Pacifism died on September 11, 2001. Thirty years of passivity led right up to the cockpits of the doomed airliners, where able-bodied adults sat passively and watched their flight crews have their throats slit with simple box cutters. How profoundly dumb is that, at 30,000 feet. Never again.

And the tiresome refrain that America is responsible for all the evil in the world is what passes for scholarship in our universities and analysis in our newspapers. A decade after the fall of the Berlin Wall, we still hear the hysterical rhetoric about global nuclear annihilation at the hands of the U.S. by the phony pacifists who lack the courage of their convictions.

Yes, pacifism is dead, but as the saying goes, “There’s always 2 percent that don’t get the word!”

Denis McMurray
via e-mail

Evil speaks!

Re “Paradise Lost Across the Causeway” by David Bruns (SN&R Lead Arts, January 24):

Many thanks for the interesting article.

Ah yes, the memories.
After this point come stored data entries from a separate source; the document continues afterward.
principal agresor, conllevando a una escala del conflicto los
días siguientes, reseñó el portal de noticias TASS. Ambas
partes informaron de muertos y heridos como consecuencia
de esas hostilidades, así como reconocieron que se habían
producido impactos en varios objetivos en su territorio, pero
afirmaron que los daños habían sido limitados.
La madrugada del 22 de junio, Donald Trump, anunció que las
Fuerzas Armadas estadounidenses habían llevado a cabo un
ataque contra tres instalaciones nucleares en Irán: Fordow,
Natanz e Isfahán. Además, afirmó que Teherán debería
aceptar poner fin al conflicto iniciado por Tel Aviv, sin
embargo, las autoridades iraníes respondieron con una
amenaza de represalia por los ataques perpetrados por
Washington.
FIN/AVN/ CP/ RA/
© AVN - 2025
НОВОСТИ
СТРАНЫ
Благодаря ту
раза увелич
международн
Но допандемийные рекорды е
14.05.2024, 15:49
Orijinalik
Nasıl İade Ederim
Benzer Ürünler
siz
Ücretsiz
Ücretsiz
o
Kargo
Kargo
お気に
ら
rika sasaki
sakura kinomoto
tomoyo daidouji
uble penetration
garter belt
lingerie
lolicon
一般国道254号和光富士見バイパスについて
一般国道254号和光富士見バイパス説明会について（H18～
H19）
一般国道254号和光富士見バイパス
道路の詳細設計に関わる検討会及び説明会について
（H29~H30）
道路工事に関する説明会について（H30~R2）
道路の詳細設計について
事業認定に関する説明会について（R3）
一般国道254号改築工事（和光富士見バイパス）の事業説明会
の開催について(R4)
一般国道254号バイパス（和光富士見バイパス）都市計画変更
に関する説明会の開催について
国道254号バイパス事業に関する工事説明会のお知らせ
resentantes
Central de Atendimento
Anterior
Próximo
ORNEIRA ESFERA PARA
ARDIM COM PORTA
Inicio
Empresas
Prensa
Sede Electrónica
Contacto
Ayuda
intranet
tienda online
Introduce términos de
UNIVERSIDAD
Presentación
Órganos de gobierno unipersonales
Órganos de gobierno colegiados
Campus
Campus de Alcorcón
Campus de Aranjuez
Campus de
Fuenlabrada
I was a DJ at KDVS 90.3 FM radio for 20 years from 1980 to 2000. I have many a happy memory of seeing the bands you mention in your article playing in someone’s garage or living room. I seem to remember the scene starting around the mid ’80s and yes, going to about the early- to mid-’90s. I remember there were a few “regular” venues around Davis in the ’80s and ’90s that you could count on seeing the local talent play—there was 616 Anderson, the Olive Pit, the Old Davis Hotel, even the old U.C. Davis coffee house.
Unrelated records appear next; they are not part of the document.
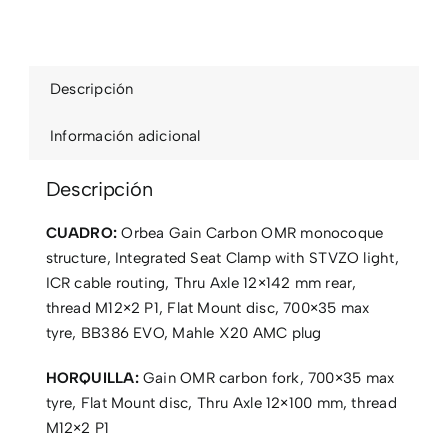
Descripción
Información adicional
Descripción
CUADRO:
Orbea Gain Carbon OMR monocoque
structure, Integrated Seat Clamp with STVZO light,
ICR cable routing, Thru Axle 12×142 mm rear,
thread M12×2 P1, Flat Mount disc, 700×35 max
tyre, BB386 EVO, Mahle X20 AMC plug
HORQUILLA:
Gain OMR carbon fork, 700×35 max
tyre, Flat Mount disc, Thru Axle 12×100 mm, thread
M12×2 P1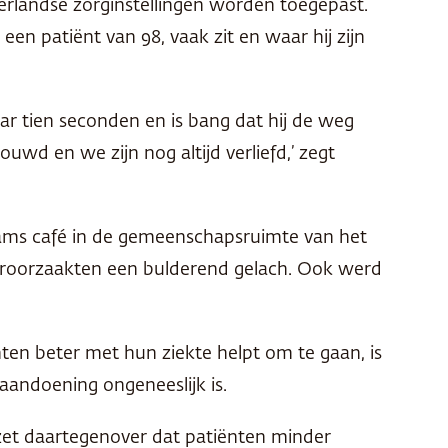
rlandse zorginstellingen worden toegepast.
 patiënt van 98, vaak zit en waar hij zijn
r tien seconden en is bang dat hij de weg
uwd en we zijn nog altijd verliefd,’ zegt
dams café in de gemeenschapsruimte van het
eroorzaakten een bulderend gelach. Ook werd
n beter met hun ziekte helpt om te gaan, is
aandoening ongeneeslijk is.
zet daartegenover dat patiënten minder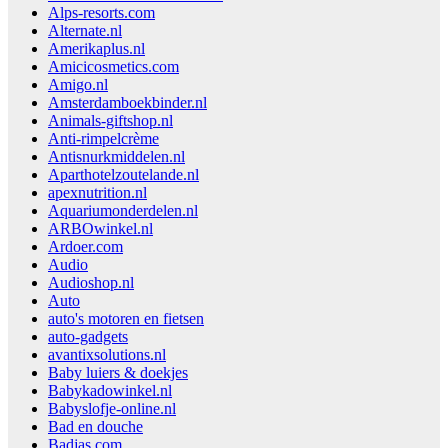
Alps-resorts.com
Alternate.nl
Amerikaplus.nl
Amicicosmetics.com
Amigo.nl
Amsterdamboekbinder.nl
Animals-giftshop.nl
Anti-rimpelcrème
Antisnurkmiddelen.nl
Aparthotelzoutelande.nl
apexnutrition.nl
Aquariumonderdelen.nl
ARBOwinkel.nl
Ardoer.com
Audio
Audioshop.nl
Auto
auto's motoren en fietsen
auto-gadgets
avantixsolutions.nl
Baby luiers & doekjes
Babykadowinkel.nl
Babyslofje-online.nl
Bad en douche
Badjas.com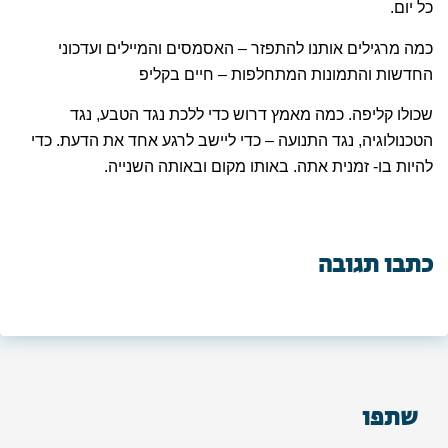
כל יום.
כמה מרגילים אותנו להתפזר – האסמסים והמיילים ועדכוני
החדשות והתמונות המתחלפות – חיים בקליפ
שכולו קליפה. כמה מאמץ דרוש כדי ללכת נגד הטבע, נגד
הטכנולוגיה, נגד התנועה – כדי ליישב לרגע אחד את הדעת. כדי
להיות בו- זמנית אתה. באותו מקום ובאותה השנייה.
כתבו תגובה
שתפו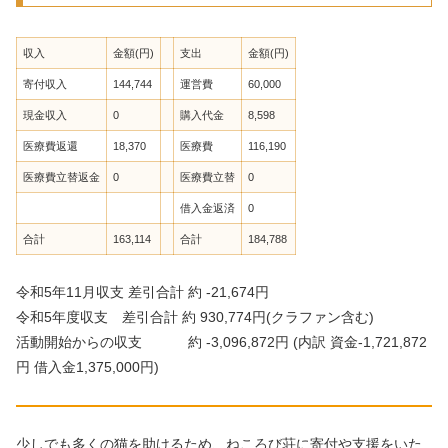
収入
金額(円)
支出
金額(円)
寄付収入
144,744
運営費
60,000
現金収入
0
購入代金
8,598
医療費返還
18,370
医療費
116,190
医療費立替返金
0
医療費立替
0
借入金返済
0
合計
163,114
合計
184,788
令和5年11月収支 差引合計 約 -21,674円
令和5年度収支 差引合計 約 930,774円(クラファン含む)
活動開始からの収支 約 -3,096,872円 (内訳 資金-1,721,872
円 借入金1,375,000円)
少しでも多くの猫を助けるため、ねころび荘に寄付や支援をいた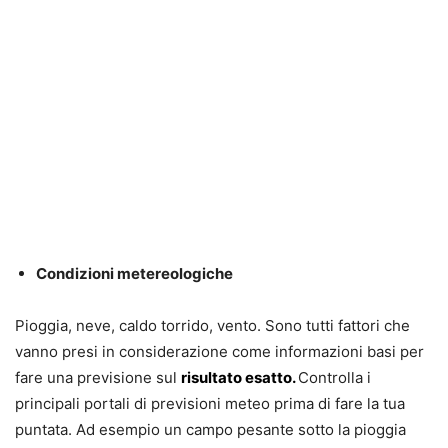
Condizioni metereologiche
Pioggia, neve, caldo torrido, vento. Sono tutti fattori che
vanno presi in considerazione come informazioni basi per
fare una previsione sul
risultato esatto.
Controlla i
principali portali di previsioni meteo prima di fare la tua
puntata. Ad esempio un campo pesante sotto la pioggia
Sadly these are all gone now, perhaps due to changing times and a touch of the yuppies creeping into Davis. At least I have those great memories of 20 years of being involved with one of the best radio stations in the country and the Davis music scene.

Rich “The Evil One” Luscher
via e-mail

Smart move

Re “Get Smart” (SN&R Editorial, January 24):

Thank you SN&R for your supportive editorial regarding Assemblyman Darrell Steinberg’s AB 680. Clearly, something has to be done. AB 680 will create a powerful new incentive for cities and counties to work together to share the wealth to make the entire region a better place to live. Instead, what we have now are cities and counties that compete against each other for sales tax monies while developers get richer and the region’s quality of life goes down the toilet.

Roseville, Elk Grove and other provincial, narrow-minded cities mistakenly think by isolating themselves and sucking sales tax monies for themselves, that somehow Sacramento’s problems will disappear at their doorstep—get real! If urban sprawl is not contained in our region, crime will increase and spread, more inner neighborhoods will turn into ghettos, school facilities will get worse, more jobs will be lost, more farmland will be given away to suburban residential development that only outsiders can afford, neighborhood stores will be torn down for strip malls and Home Depots, traffic congestion will worsen and impair our ability to get around all day, not to mention we will be breathing the most polluted air in the county. Think it won’t happen? Think again—one can only look at L.A.

Again, thanks again SN&R for having the courage, foresight and the smarts to stand for AB 680. I also want to thank Assemblyman Steinberg for doing something for all of us to combat sprawl. It appears everyone else is too busy looking after themselves.